The Senior Health Clinic is not taking any new patients and there is such a long waiting list they are not adding any names at this time.
What about a primary care Doc who specializes in gerontology?
None.
As of 2018, the U.S. had 7,279 certified geriatricians.
Our population is aging.
According to the American Geriatrics Society demand for geriatric doctors, is projected to increase 45 percent by 2025.
I continued my request: how about someone at least experienced with or interested in working with (for) older patients?
Nope, no one who meets those criteria is accepting new patients. Ok, how about any primary care doctor?
Yes, we can sign your father up with someone.
My father takes no medication. Walks his 10,000 steps a day, often more. Still does for himself all the things one considers taking care of oneself, home and family. So maybe, in fact, it is right and proper that he has medical care designed for everyone.
We know the importance of being heard, having a voice and a stake in our own health and health care. Finally, the medical profession is beginning to understand that healthy older folk have a lot to teach us.
There are now more than 20 medical schools in the U.S. that get their students to listen to healthy older people.

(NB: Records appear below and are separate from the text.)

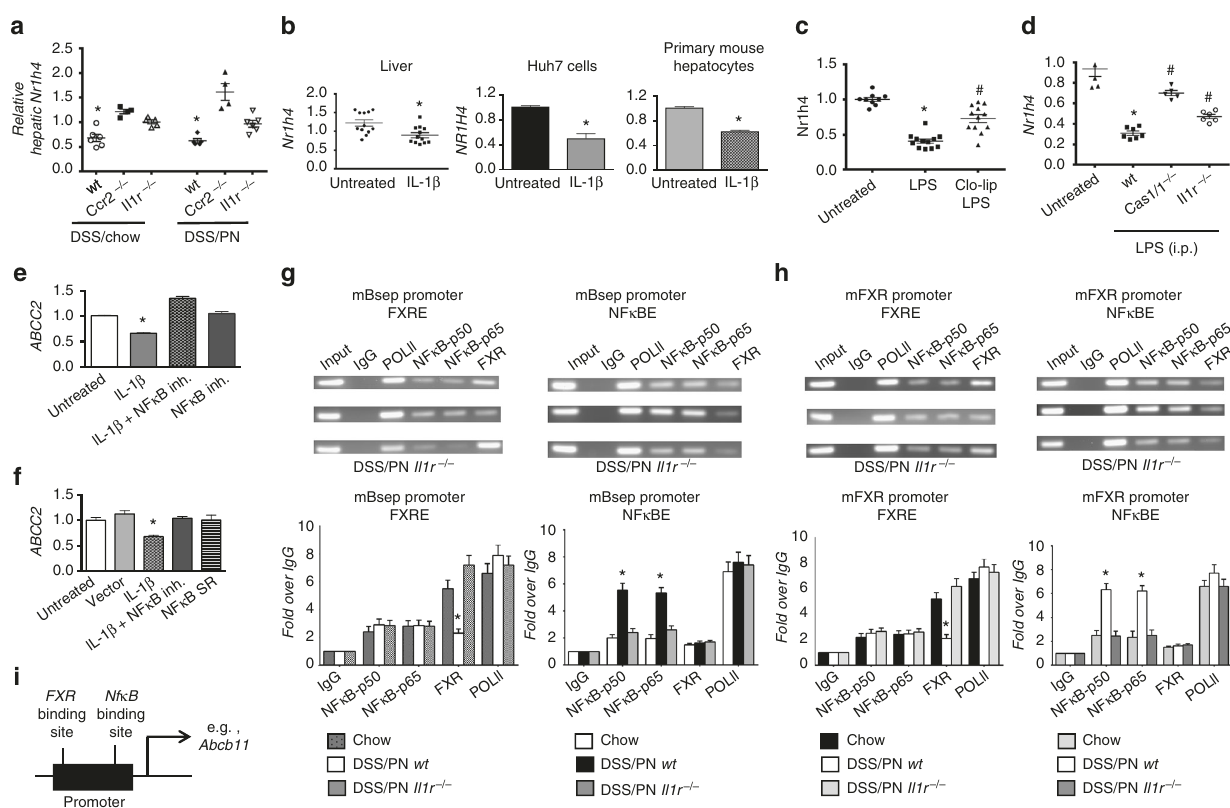
Fig. 4 IL-1 β -induced NF- κ B signaling suppresses FXR and ABCB11 . a Liver mRNA for Nr1h4 in WT, Ccr2 − / − , or Il1r − / − DSS/chow and DSS/PN mice. * p < 0.05 vs. all other groups. One-way ANOVA and Tukey's correction. b Relative mRNA expression of Nr1h4 in the liver of untreated and IL-1 β - exposed (i.p. for 4 h) mice and in HuH7 cells and primary mouse hepatocytes left untreated or exposed to IL-1 β for 4 h (depicting mean ± SEM of technical triplicates from one representative out of at least fi ve experiments). * p < 0.05 IL-1 β vs. untreated by t test. c , d Liver mRNA for Nr1h4 in untreated and LPS-exposed (2.5 mg/kg i.p. for 4 h) mice with and without prior i.p. treatment (16 h) with clodronate-liposomes (Clo-lip) and c relative to untreated and LPS exposed WT, Casp1/11 − / − , or Il1r − / − mice. * p < 0.05 vs. untreated and # p < 0.05 vs. LPS ( c ); * p < 0.05 vs. untreated and # p < 0.05 vs. wild type. e , f Relative mRNA expression of ABCC2 in HuH7 cells left untreated or exposed to IL-1 β (2 ng/ml) for 4 h with and without prior (1 h) exposure to NF- κ B inhibitor (BAY-11- 7082, 50 μ M; designated as NF- κ B in h ) with and without transient transfection with an NF- κ B repressor plasmid (NF- κ B SR) (depicting mean ± SEM of technical triplicates from one representative out of at least fi ve experiments). * p < 0.05 vs. all other groups by one-way ANOVA and Tukey's correction. g , h Chromatin immunoprecipitation (ChIP) on liver homogenate from WT chow, WT DSS/PN, and Il1r − / − DSS/PN mice with speci fi c antibodies for either FXR (left) or NF- κ B p50 and p65 subunits (right) binding to the promotor of mouse Abcb11 ( g ) or the promotor of mouse Nr1h4 ( h ) represented as semi- quantitative data (top) and quantitative PCR data with speci fi c primers (bottom). i Exemplary schematic depicting relative distance between binding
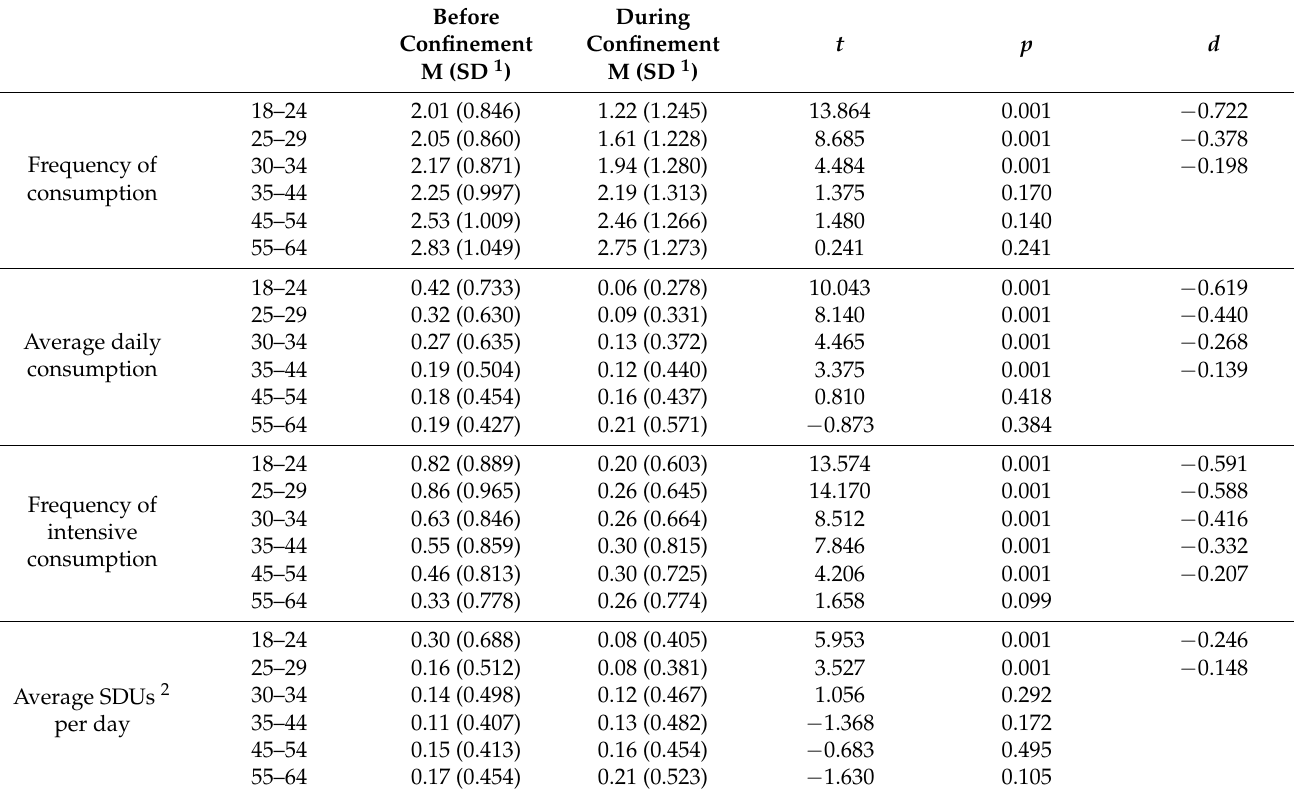
Table 2. Alcohol consumption patterns before and during confinement as a function of age ( n = 2282).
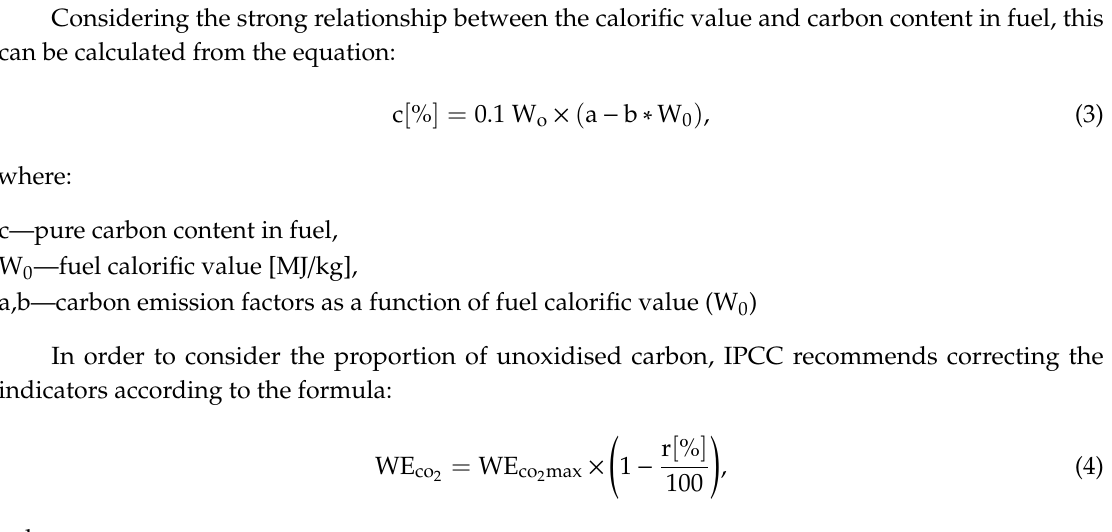
Figure 3. Algorithm of the procedure for the model’s energy module.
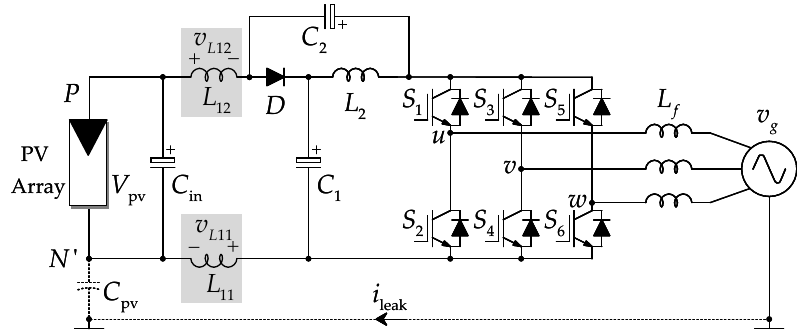
Figure 6. Modified quasi-Z source inverter system with a split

Writing in the New York Times Paula Span quotes 82-year-old actress Elizabeth Shepherd as saying, "
“It’s important that they don’t think life stops as you get older. So I decided I would be frank with them.”
Ms. Shepherd spoke of still being sexually active of having been interested in women and then returning to heterosexual relationships.

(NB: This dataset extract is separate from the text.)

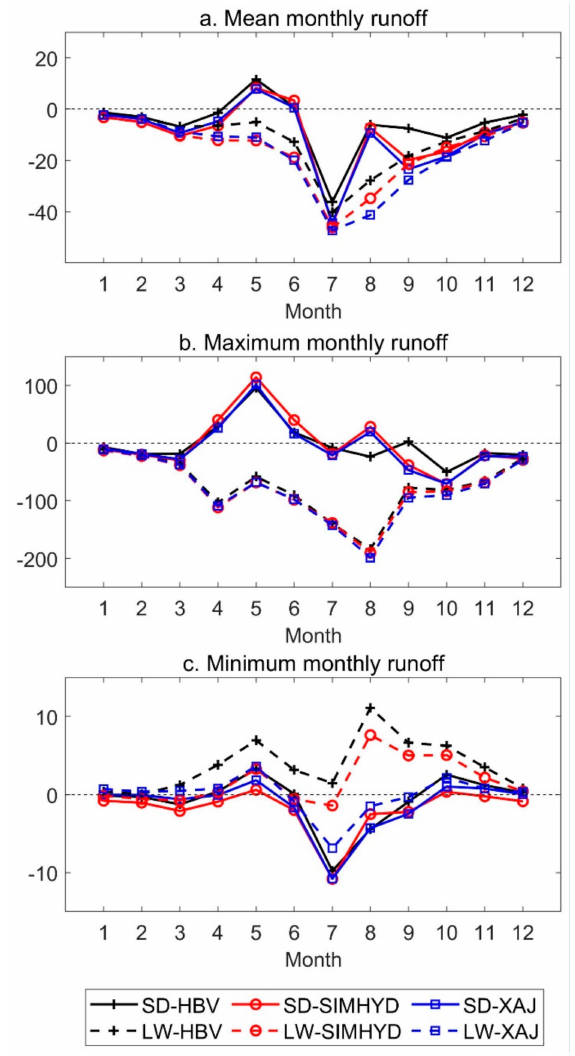
Figure 5. Changes in mean monthly runoff ( a ), maximum monthly runoff ( b ) and minimum monthly runoff ( c ) (unit: 10 8 m 3 /month) from the baseline period to the future period projected with different model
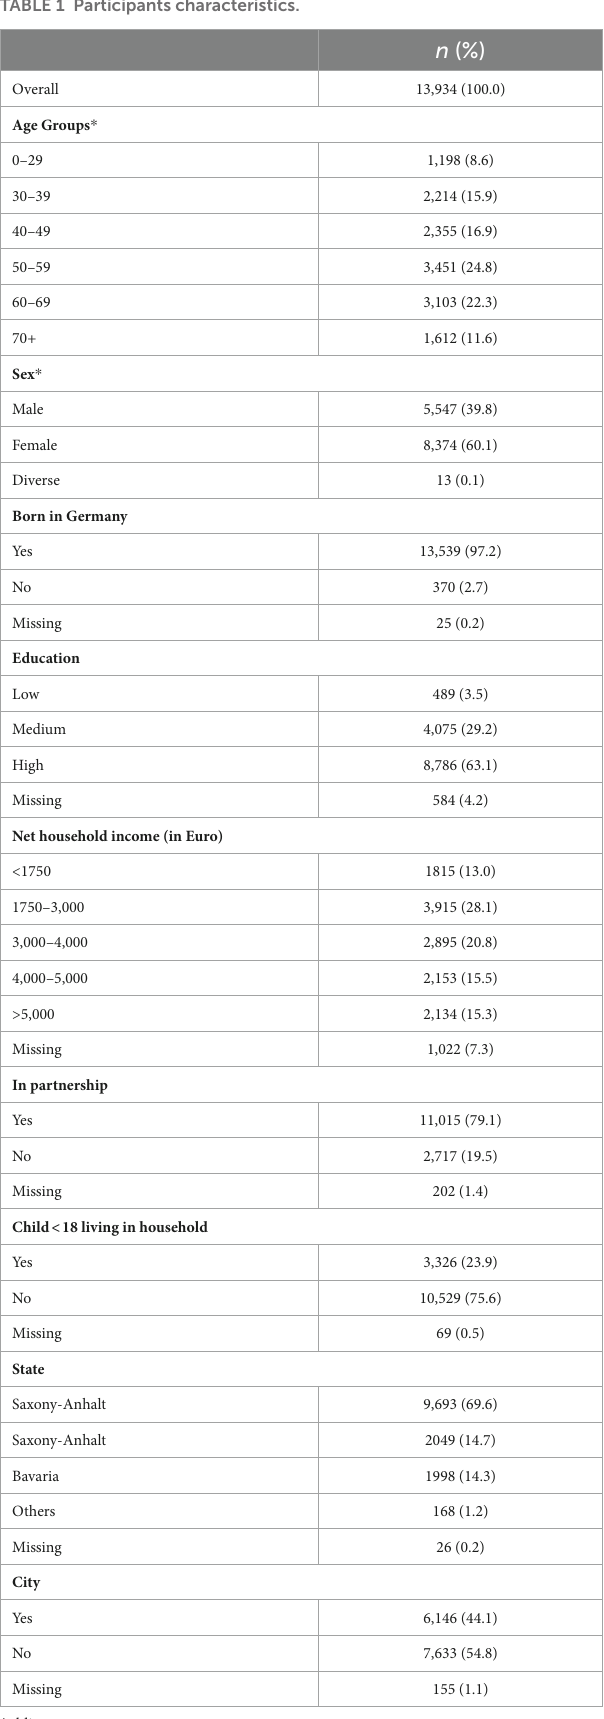
TABLE 1 Participants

"The students meeting with Ms. Shepherd gave the hourlong session high marks. “Helpful and eye-opening,” said Sarita Ballakur, a 23-year-old from Andover, Mass."
“Her candor and openness were incredible,” said Jason Harris, 25. “An organ is an organ. A patient is who we’ll be dealing with in real life.”
“It made me more interested in working with an older patient population,” said Mr. Myslinski."
Dr. Ronald Adelman, co-chief of geriatrics at Weill Cornell, realized that medical students were getting a distorted view of older adults.
“Unfortunately, most education takes place within the hospital, If you’re only seeing the hospitalized elderly, you’re seeing the debilitated, the physically deteriorating, the demented. It’s easy to pick up ageist stereotypes.”
These stereotypes can adversely affect patient care. If the assumption is that all older people have aches and pains then reporting an ache or pain can easily be disregarded as just being old. This applies to so many aspects of life; it is essential that doctors learn NOT to medicalize every aspect of aging. And to hear when care or intervention is needed.
Ms. Span's article continues: "An evaluation reviewing 10 senior mentoring programs, published in the Journal of the American Geriatrics Society, reported that “the universal goal of positively influencing student attitudes toward older adults was resoundingly achieved. Why, then, aren’t there more such initiatives in the nation’s 151 M.D.-granting medical schools? They’re not particularly expensive, the evaluation found, and older people clamor to take part. "
The future would be brighter for patients of all ages if we are listened to and cared for as individuals and not merely a stereotype of a demographic.